Safe and sound: next level registered IP protection for sounds - trade marks
When it comes to protecting a sound in Europe via intellectual property, one of the best ways to achieve this protection is through copyright. This is so, not least because copyright protection can manifest itself as soon as the sound is first recorded/devised, making the protection easy to obtain, and also because such protection can also last for a reasonable period time, such as in excess of 50 years in a number of European territories.

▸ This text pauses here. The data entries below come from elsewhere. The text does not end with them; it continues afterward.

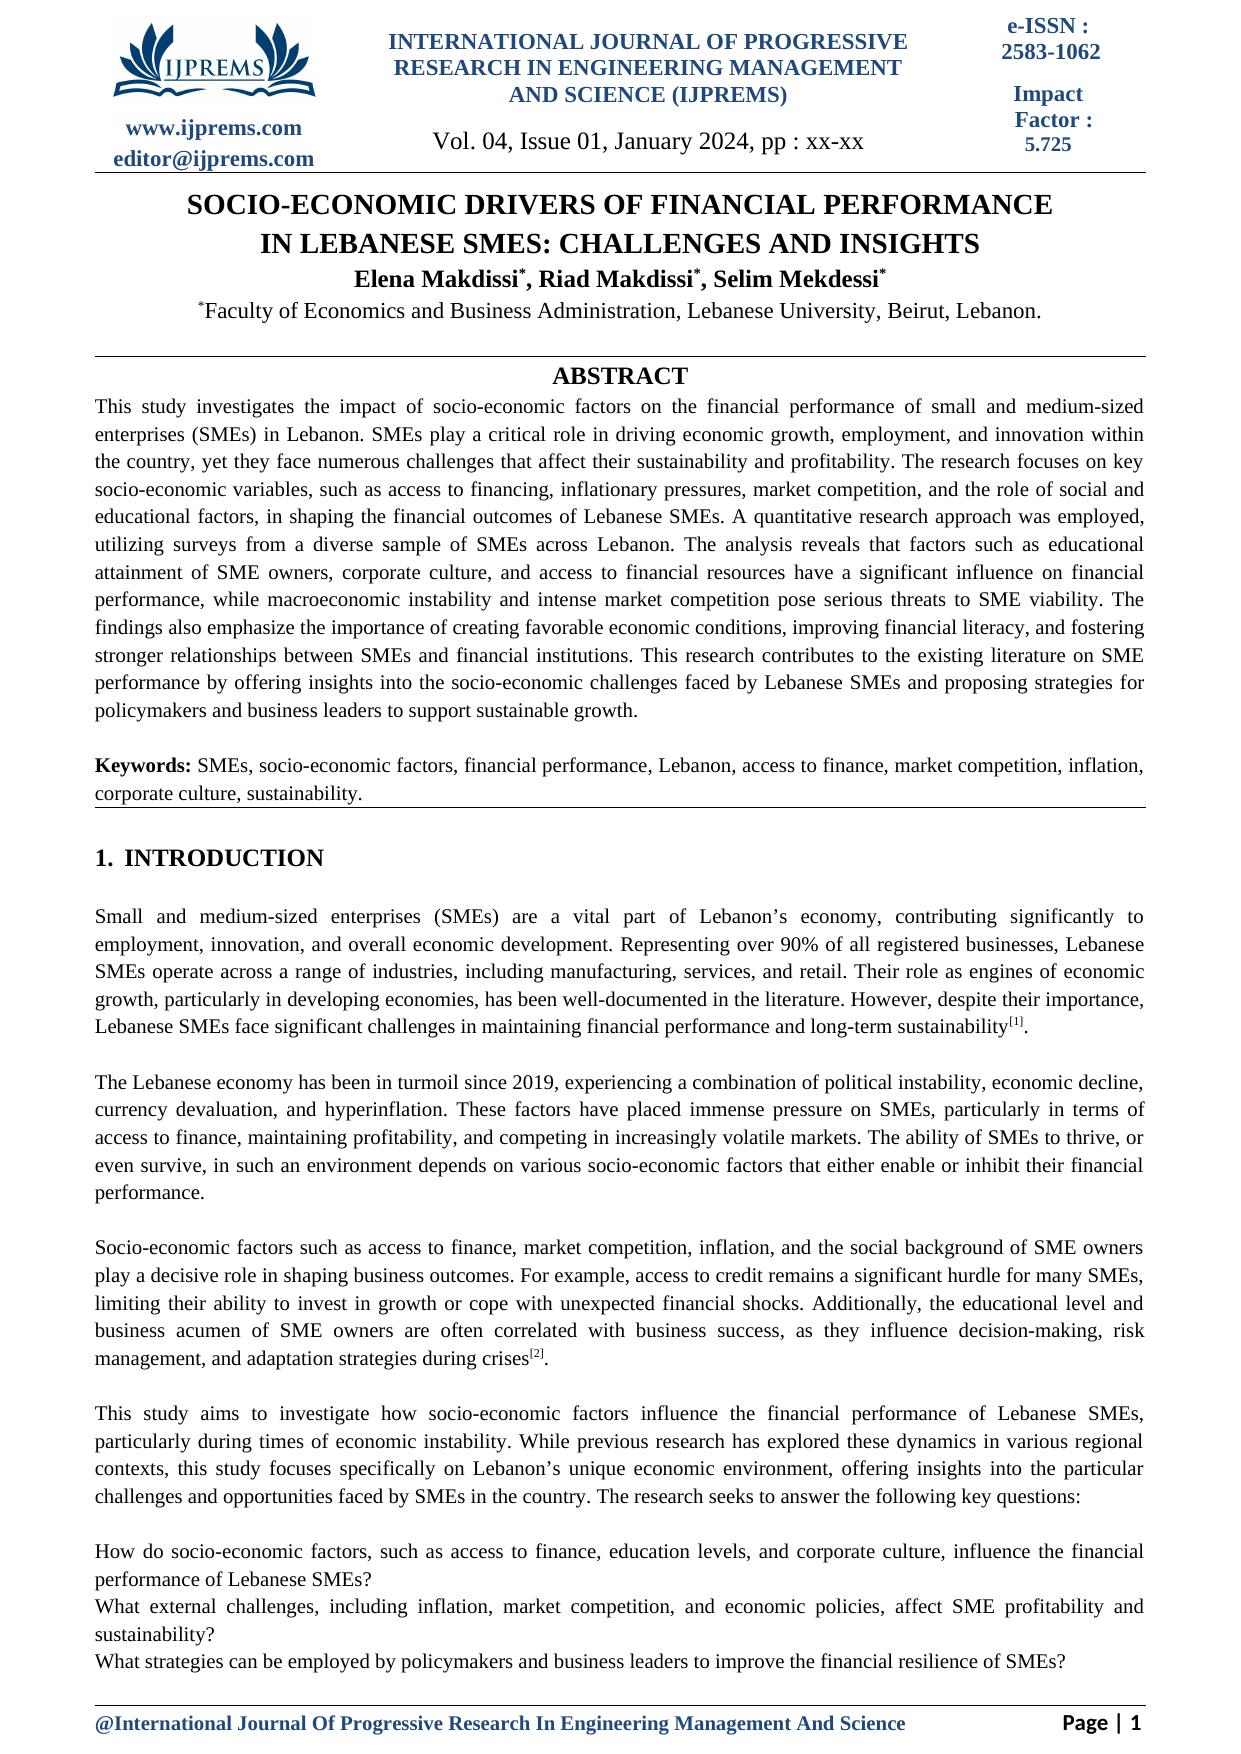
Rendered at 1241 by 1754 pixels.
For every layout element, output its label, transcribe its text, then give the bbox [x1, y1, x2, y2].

text Elena Makdissi*, Riad Makdissi*, Selim Mekdessi* [94, 264, 1146, 293]
list INTRODUCTION [94, 843, 1146, 872]
text ABSTRACT [94, 361, 1146, 390]
text Keywords: SMEs, socio-economic factors, financial performance, Lebanon, access to finance, market competition, inflation, corporate culture, sustainability. [94, 753, 1146, 808]
text This study investigates the impact of socio-economic factors on the financial performance of small and medium-sized enterprises (SMEs) in Lebanon. SMEs play a critical role in driving economic growth, employment, and innovation within the country, yet they face numerous challenges that affect their sustainability and profitability. The research focuses on key socio-economic variables, such as access to financing, inflationary pressures, market competition, and the role of social and educational factors, in shaping the financial outcomes of Lebanese SMEs. A quantitative research approach was employed, utilizing surveys from a diverse sample of SMEs across Lebanon. The analysis reveals that factors such as educational attainment of SME owners, corporate culture, and access to financial resources have a significant influence on financial performance, while macroeconomic instability and intense market competition pose serious threats to SME viability. The findings also emphasize the importance of creating favorable economic conditions, improving financial literacy, and fostering stronger relationships between SMEs and financial institutions. This research contributes to the existing literature on SME performance by offering insights into the socio-economic challenges faced by Lebanese SMEs and proposing strategies for policymakers and business leaders to support sustainable growth. [94, 394, 1146, 722]
text What external challenges, including inflation, market competition, and economic policies, affect SME profitability and sustainability? [94, 1594, 1146, 1646]
text Socio-economic factors such as access to finance, market competition, inflation, and the social background of SME owners play a decisive role in shaping business outcomes. For example, access to credit remains a significant hurdle for many SMEs, limiting their ability to invest in growth or cope with unexpected financial shocks. Additionally, the educational level and business acumen of SME owners are often correlated with business success, as they influence decision-making, risk management, and adaptation strategies during crises[2]. [94, 1235, 1146, 1370]
text Small and medium-sized enterprises (SMEs) are a vital part of Lebanon’s economy, contributing significantly to employment, innovation, and overall economic development. Representing over 90% of all registered businesses, Lebanese SMEs operate across a range of industries, including manufacturing, services, and retail. Their role as engines of economic growth, particularly in developing economies, has been well-documented in the literature. However, despite their importance, Lebanese SMEs face significant challenges in maintaining financial performance and long-term sustainability[1]. [94, 904, 1146, 1038]
text The Lebanese economy has been in turmoil since 2019, experiencing a combination of political instability, economic decline, currency devaluation, and hyperinflation. These factors have placed immense pressure on SMEs, particularly in terms of access to finance, maintaining profitability, and competing in increasingly volatile markets. The ability of SMEs to thrive, or even survive, in such an environment depends on various socio-economic factors that either enable or inhibit their financial performance. [94, 1070, 1146, 1204]
text What strategies can be employed by policymakers and business leaders to improve the financial resilience of SMEs? [94, 1649, 1146, 1673]
text How do socio-economic factors, such as access to finance, education levels, and corporate culture, influence the financial performance of Lebanese SMEs? [94, 1539, 1146, 1591]
text IN LEBANESE SMES: CHALLENGES AND INSIGHTS [94, 226, 1146, 259]
text *Faculty of Economics and Business Administration, Lebanese University, Beirut, Lebanon. [94, 297, 1146, 324]
text SOCIO-ECONOMIC DRIVERS OF FINANCIAL PERFORMANCE [94, 187, 1146, 221]
text This study aims to investigate how socio-economic factors influence the financial performance of Lebanese SMEs, particularly during times of economic instability. While previous research has explored these dynamics in various regional contexts, this study focuses specifically on Lebanon’s unique economic environment, offering insights into the particular challenges and opportunities faced by SMEs in the country. The research seeks to answer the following key questions: [94, 1401, 1146, 1508]
picture [111, 16, 317, 106]
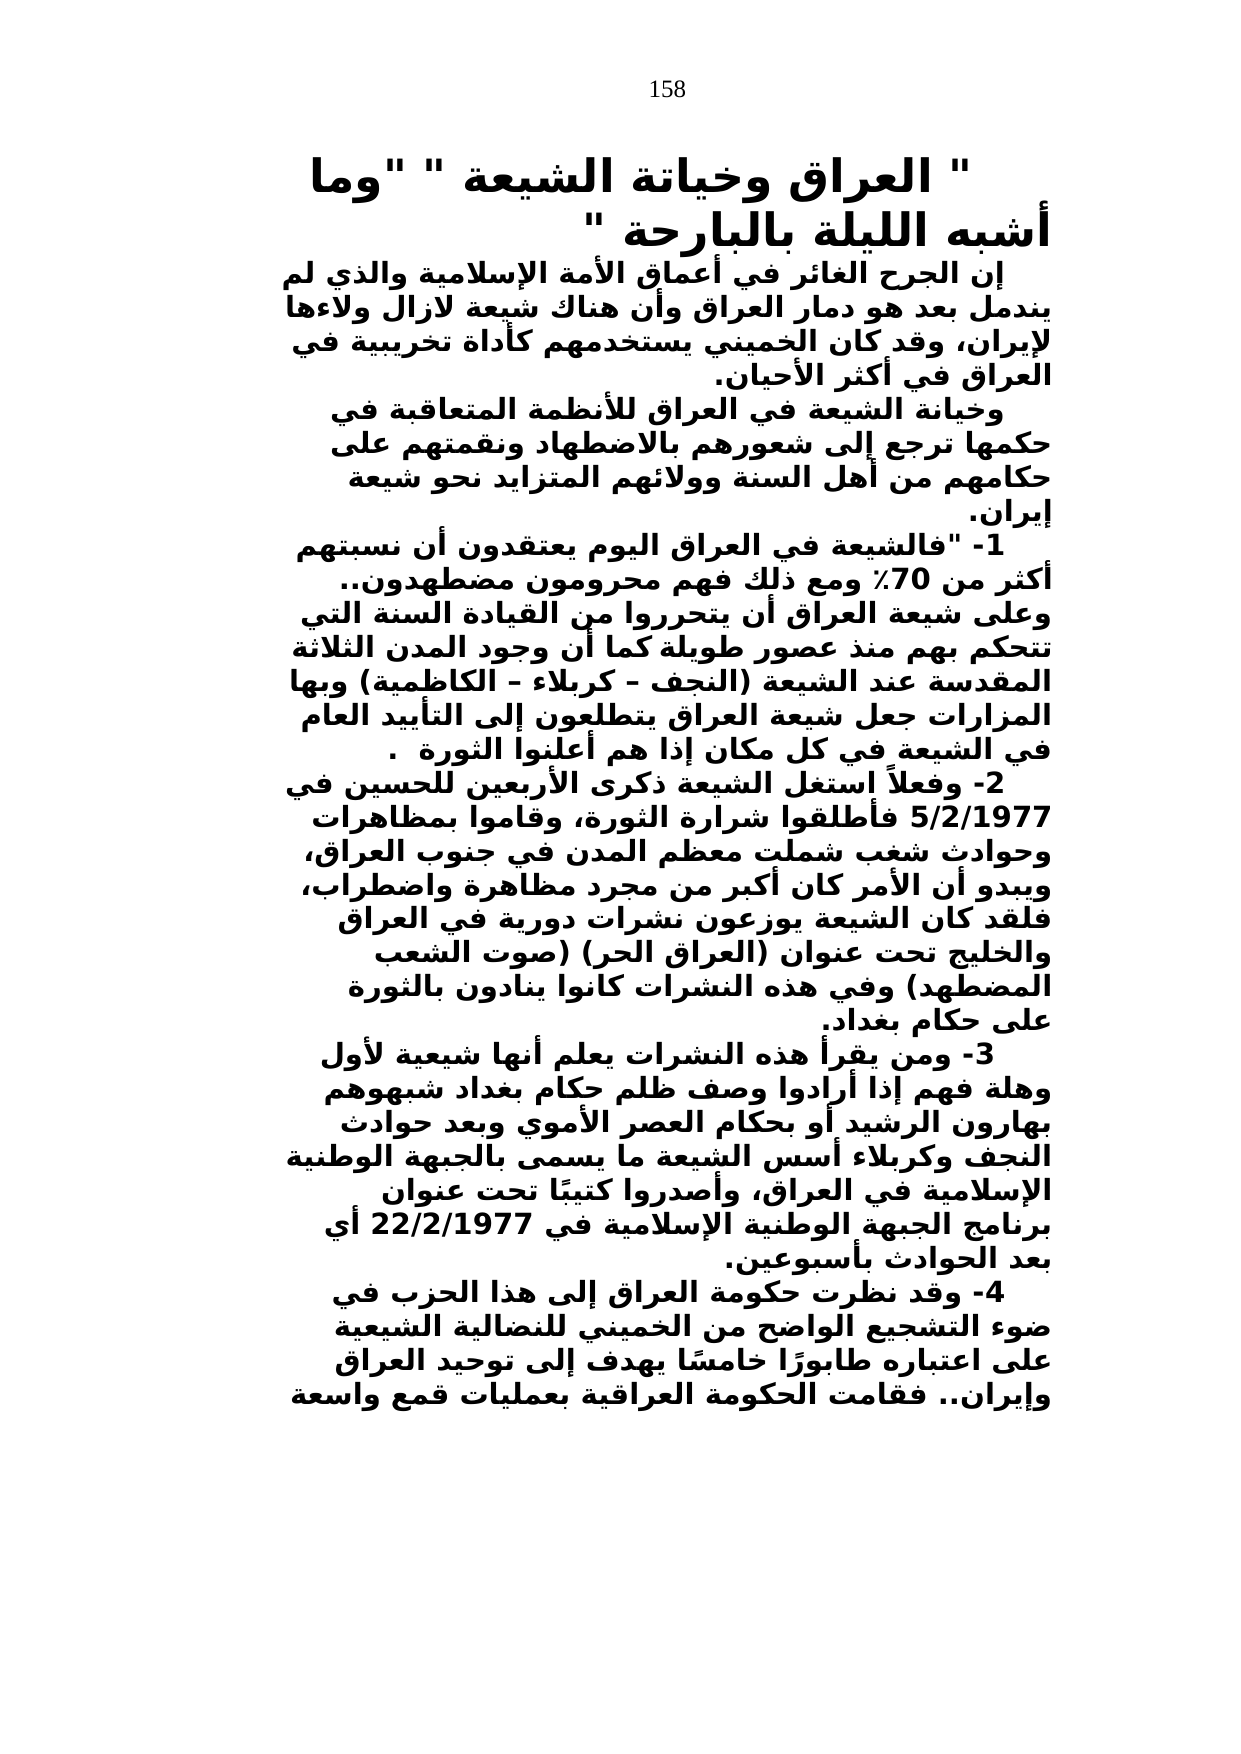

Though for particularly distinctive/unique sounds, whereupon hearing the sound one immediately thinks of a particular entity, trade mark protection in respect of this sound may be a worthy form of supplemental protection for consideration. Indeed, and unlike copyright protection, trade mark protection in many parts of Europe can notionally protect not just the sound itself, but also prevent the use (or registration) of sounds which are confusingly similar to the protected sound. Furthermore, and unlike with enforcing copyright, trade mark enforcement does not require any demonstration of copying by the purported infringer to establish a successful infringement claim – rather, a trade mark infringement claim may succeed if it is proven (amongst other grounds) that the average consumer is confused.
Bearing in mind that trade mark protection is limited to the form of the trade mark protected on the Register, careful consideration needs to be given however, as to how best to present the sound in a trade mark application, taking into account how the sound may be implemented/varied in use. A good example of this is the “Mission: Impossible” theme tune, where if one analyses the application of this tune across the entire film franchise, one can see that the employed tune is somewhat different for each film, even though the tunes as a collective are all otherwise unified by the same underlying melody:
- Mission: Impossible 1 (composer: Danny Elfman)
- Mission: Impossible 2 (composer: Hans Zimmer)
- Mission: Impossible - Fallout (composer: Lorne Balfe)
So what is important when looking to protect a sound with trade mark protection is to focus on the real core of the sound, that is, the core which makes the tune so distinctive and recognisable. In the above “Mission: Impossible” example, this distinctive core might be argued as being the simple arrangement of the key notes which make up the core of the theme tune, namely the note sequence of A; A; C; D; A; A; G; Ab; A, as more simply played in this video between the 00:08 and 00:11 mark. Thus in so far as trade mark protection may be considered here, protection around this core sound may be the prime area of focus.
Appreciably, some brands and franchises employ a much more consistent sound that does not significantly change over time. A good example of this is the "Marvel" theme tune. Here one might argue that one distinctive aspect of this tune is the portion between 00:02 and 00:12, or between 00:30 and 00:35, rather than the entire theme tune. In which case, trade mark protection for some of these smaller sound bites in their non-edited form may be worth consideration instead, on the grounds that these smaller sounds bites are arguably the key acoustic identifiers of the “Marvel” brand, rather than necessarily a sound trade mark which is applied for in respect of the entire theme tune (which may not always be replicated in full).
To be clear, sound trade marks need not necessarily be restricted to theme tunes, such that other distinctive sounds may also be worthy contenders for trade mark protection. A good example of this may be other much more simple, but nonetheless highly distinctive, sounds, such as the ”hum” of a lightsaber from the Star Wars franchise, or even the roar of a lion in respect of the MGM franchise relating to films. Indeed, the latter is already registered as EU trade mark 005170113, and the former is at least registered as a sound trade mark in the US as US trademark 77419246.
So for those entities employing a particularly distinctive sound which can be argued as an identifier of their brand/franchise, trade mark protection may well be worth consideration for this sound, alongside any copyright protection which may otherwise subsist in the sound. Indeed, and particularly where such sound trade mark protection is then supplemented with trade mark protection for other, related, visual brand identifiers which might typically be used alongside the sound, the resultant trade mark protection can be quite a potent enforcement tool.